1994 Porsche 928 GTS
- 928の完成形、最終型のGTS
- 2,904台が生産された中の1台
- 日本正規輸入車のMIZWAモノ
- 走行距離僅かに9,571km
- 徹底されたオリジナルコンディション
- 5.4L V8 NAエンジンは、350hpを発揮
- 完全室内保管
- ミントコンディション
1977年、911に代わる新たなフラッグシップとして鳴り物入りで登場した928シリーズ。その長きにわたる進化の旅路の最終到達点であり、熟成の極みに達した最高峰モデルが、この1992年から1995年まで生産された「928 GTS」である。ポルシェ伝統のRRレイアウトではなく、50:50の理想的な前後重量配分をもたらすフロントV8+リアトランスアクスルというパッケージは、長距離を高速かつ優雅に駆け抜けるための「究極のGTカー」として、当時のエグゼクティブたちを魅了した。

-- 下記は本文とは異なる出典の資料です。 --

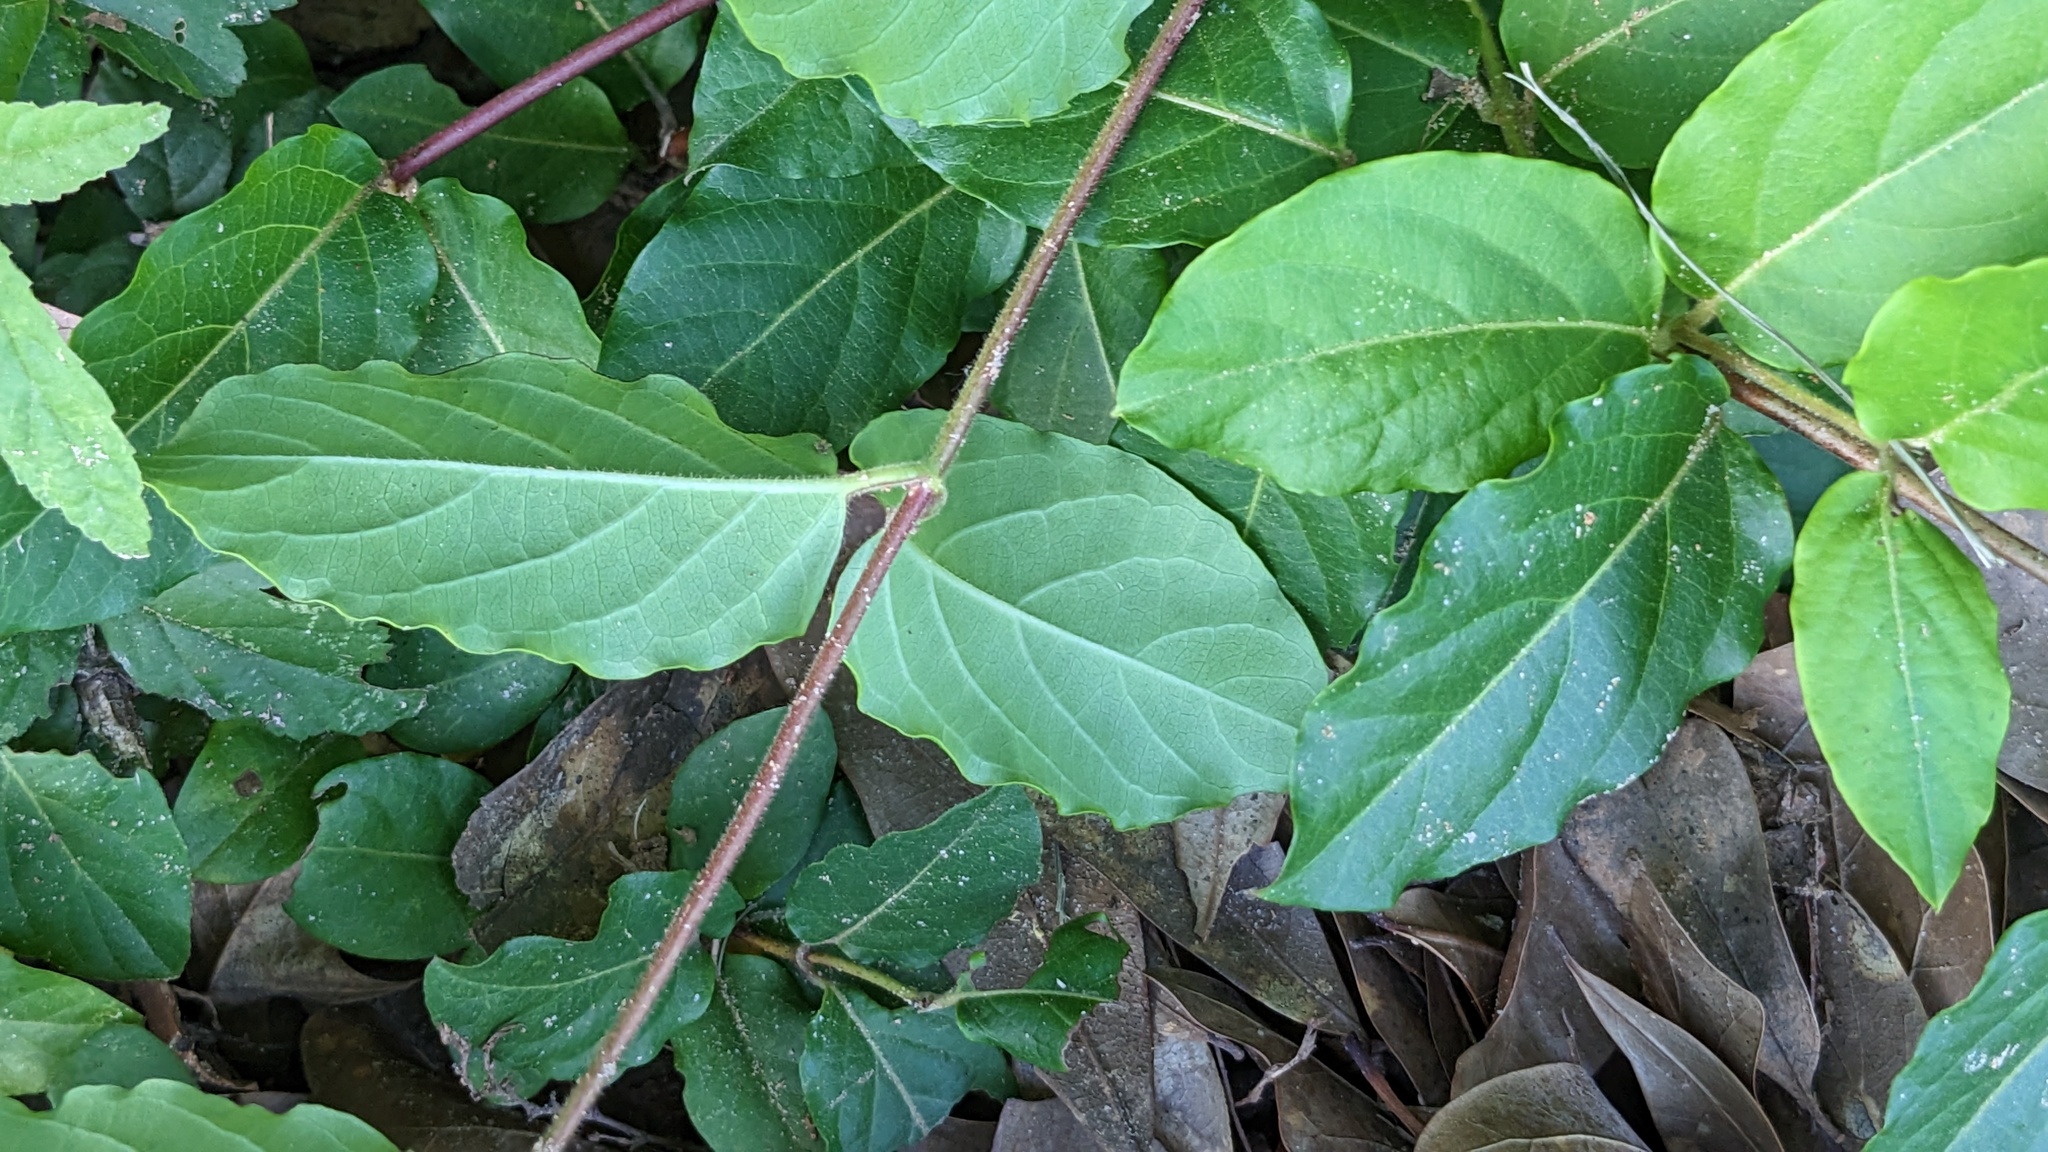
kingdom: Plantae
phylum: Tracheophyta
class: Magnoliopsida
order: Dipsacales
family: Caprifoliaceae
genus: Lonicera
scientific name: Lonicera japonica
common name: Japanese honeysuckle
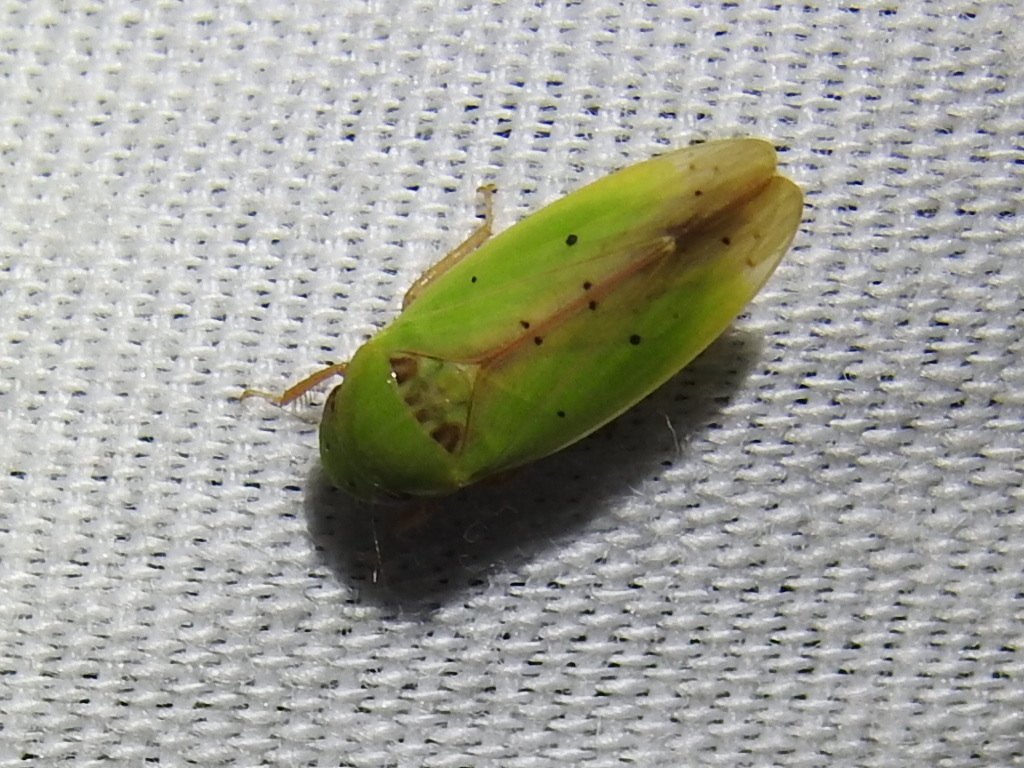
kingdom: Animalia
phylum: Arthropoda
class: Insecta
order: Hemiptera
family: Cicadellidae
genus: Ponana
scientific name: Ponana
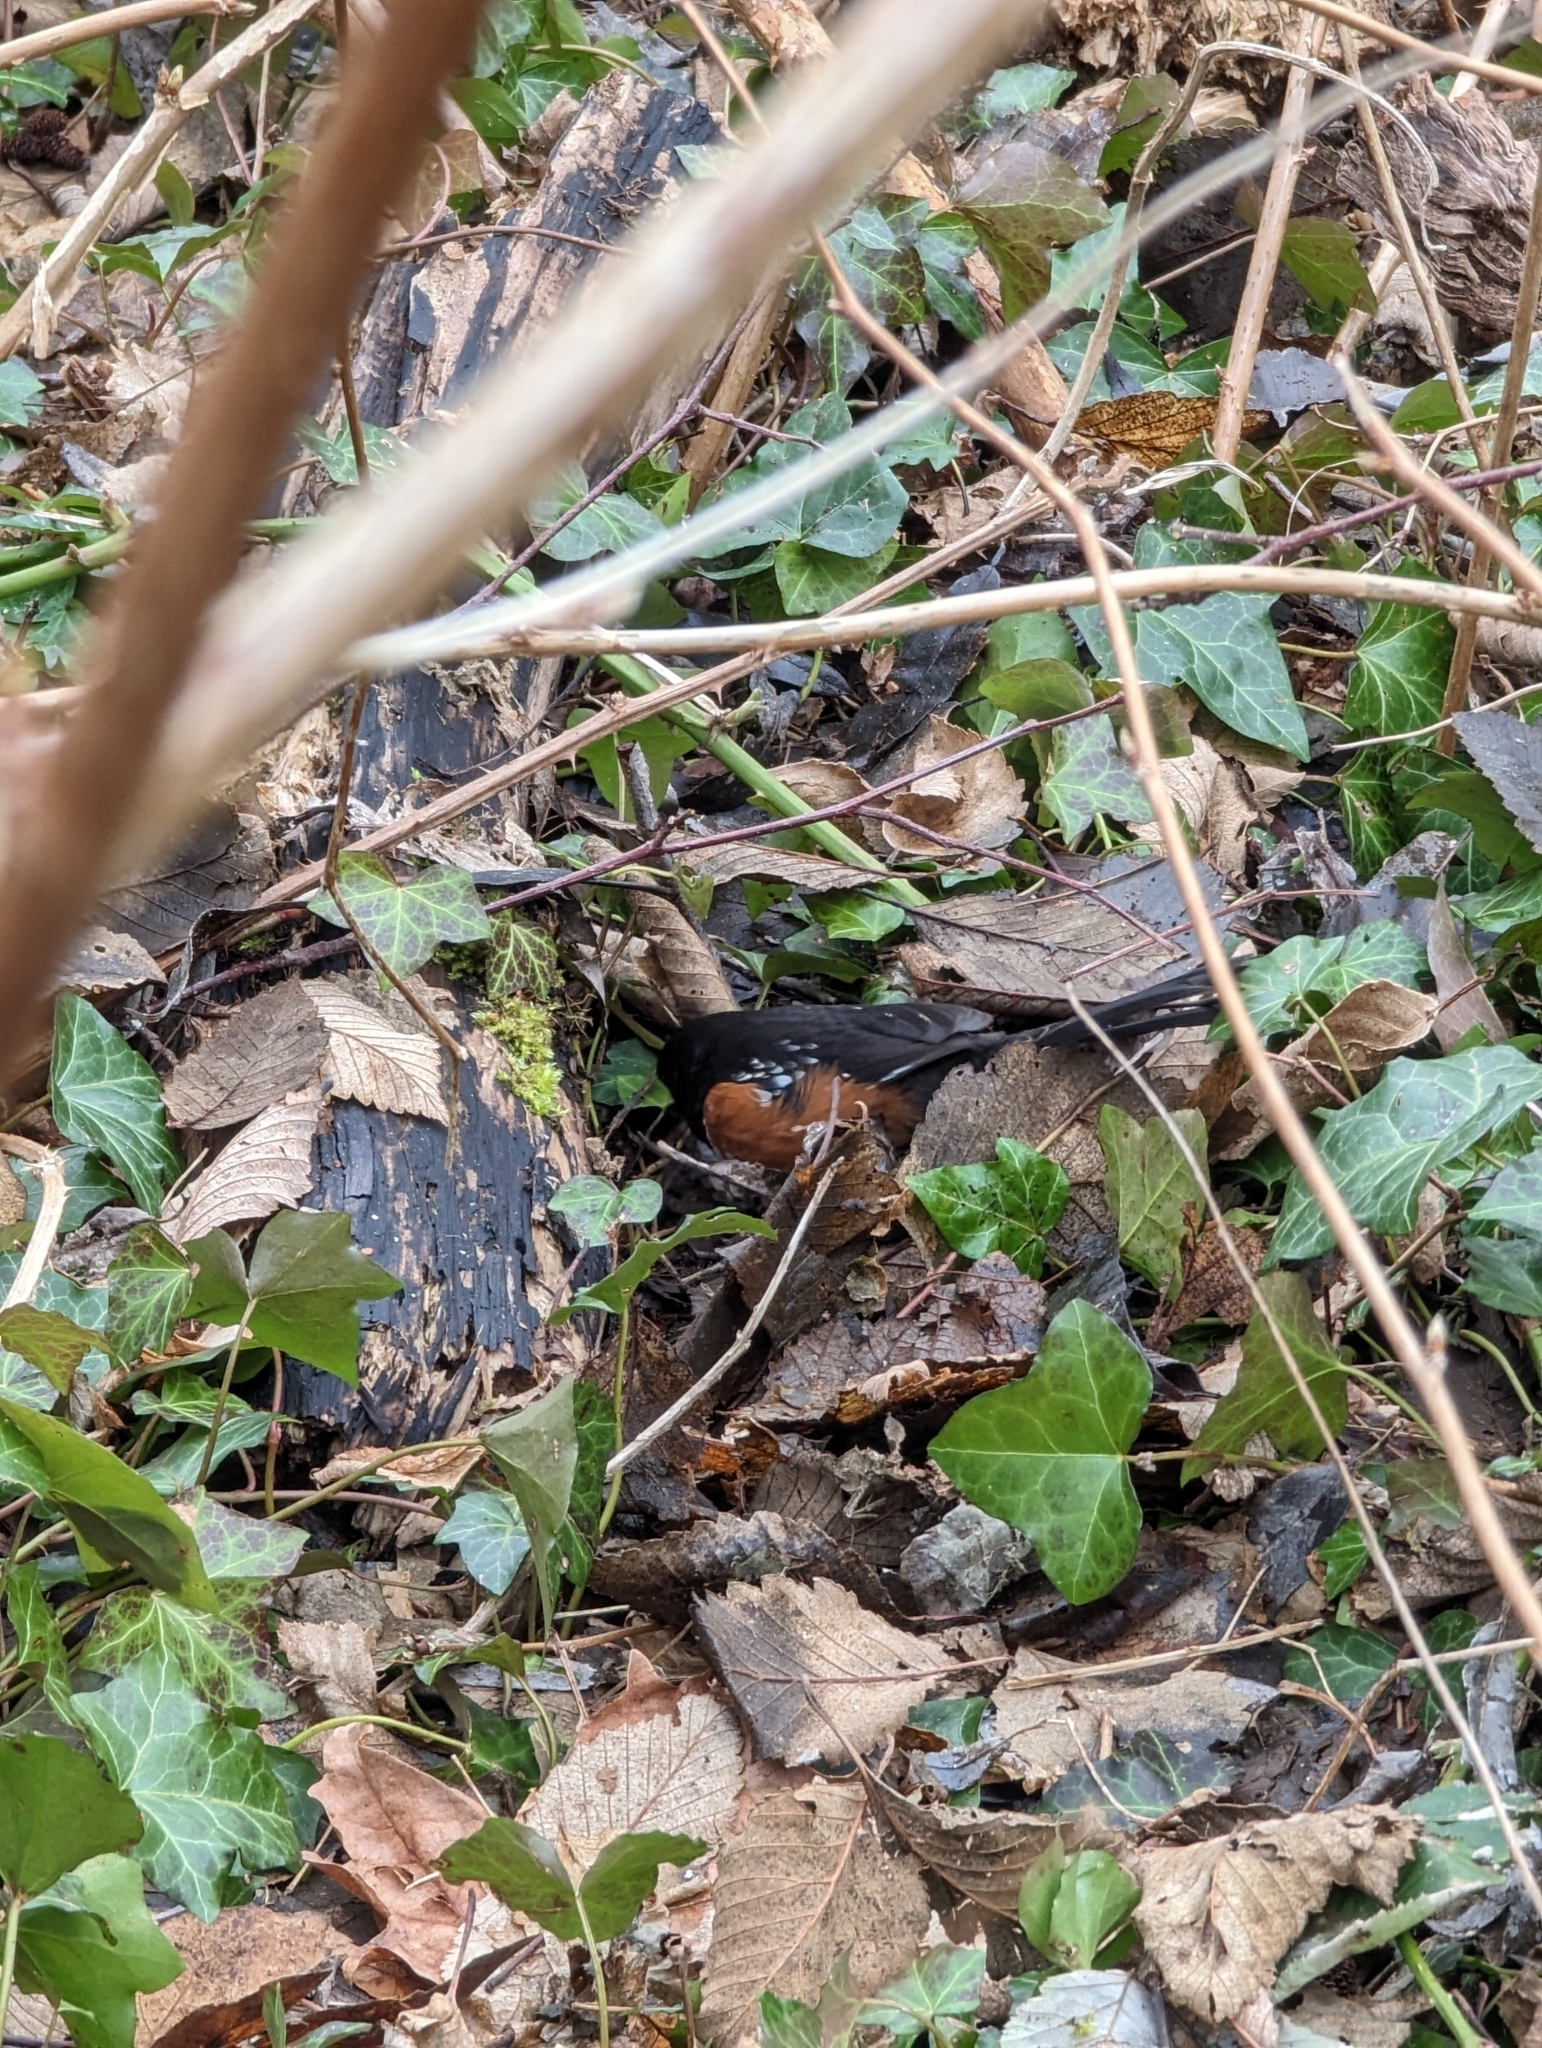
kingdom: Animalia
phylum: Chordata
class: Aves
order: Passeriformes
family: Passerellidae
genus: Pipilo
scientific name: Pipilo maculatus
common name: Spotted towhee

GTSの最大のトピックは、その官能的かつ強力なパワーユニットにある。排気量はシリーズ最大となる5.4Lまでスープアップされ、最高出力350hp、最大トルク500Nmを発揮。大排気量NA(自然吸気)でしか味わえない、踏み込んだ瞬間から湧き上がる極上のトルクと、どこまでも加速し続けるかのようなV8の滑らかさは、ドライバーに至福の時間をもたらす。外観においても、一目でそれと分かるワイドなリアフェンダー、専用の17インチ・カップホイール、そして左右を繋ぐ一本のレッドテールレンズが、ポルシェの頂点に君臨するモデルとしてのただならぬ威風を放っている。
本個体は、わずか2,904台のみが世に送り出された928 GTSの中でも、完全に時が止まったかのような「奇跡」を体現している。
リアウィンドウに貼られた『MIZWA』のステッカーと、日本仕様のみに装着されていたフロントのオーバーフェンダー、そしてオプションコードの『C08』が、日本のポルシェ史において特別な意味を持つ名門「ミツワ自動車」による国内正規輸入車であることを物語る。これほど明確な血統を持ちながら、オドメーターが示す走行距離は驚異の9,571km。多くの928がその卓越したGT性能ゆえに過走行になり、市場で消費されていった中、これほどの超低走行で生き残ってきたサバイバーは、世界的に見ても極めて稀である。
完全室内保管を徹底されてきたその恩恵は、車両の隅々にまで行き渡っている。直射日光や湿気によるダメージを受けやすい本革仕立てのインテリアやダッシュボード、スイッチ類は、新車時のタイトな質感をそのまま維持。オプションで装着されたサンルーフも完全に実動しており、外装の塗装面も目立った衰えを見せず、下回りにもサビなどは見受けられない。極め付けは、新車のような輝きを放つエンジンルームのインシュレーターが出荷時のままだというのだから、前オーナーの保管状況の良さには脱帽するほかない。まさに「ミントコンディション」の言葉がこれほど相応しい個体はないだろう。
近年のネオクラシック・ポルシェのブームにおいて、911空冷モデルに続き、この928 GTSの歴史的価値とコレクション性は世界中で再評価され、オークションシーンでも明確に別格の扱いを受け始めている。ミツワの血統を携え、ポルシェが最もコストを掛け、最も贅沢に作り上げたV8フラッグシップの、文字通りのタイムカプセル。この遺産を引き継ぐことは、ポルシェの黄金期そのものを最高の状態でガレージに迎えるという至高の特権である。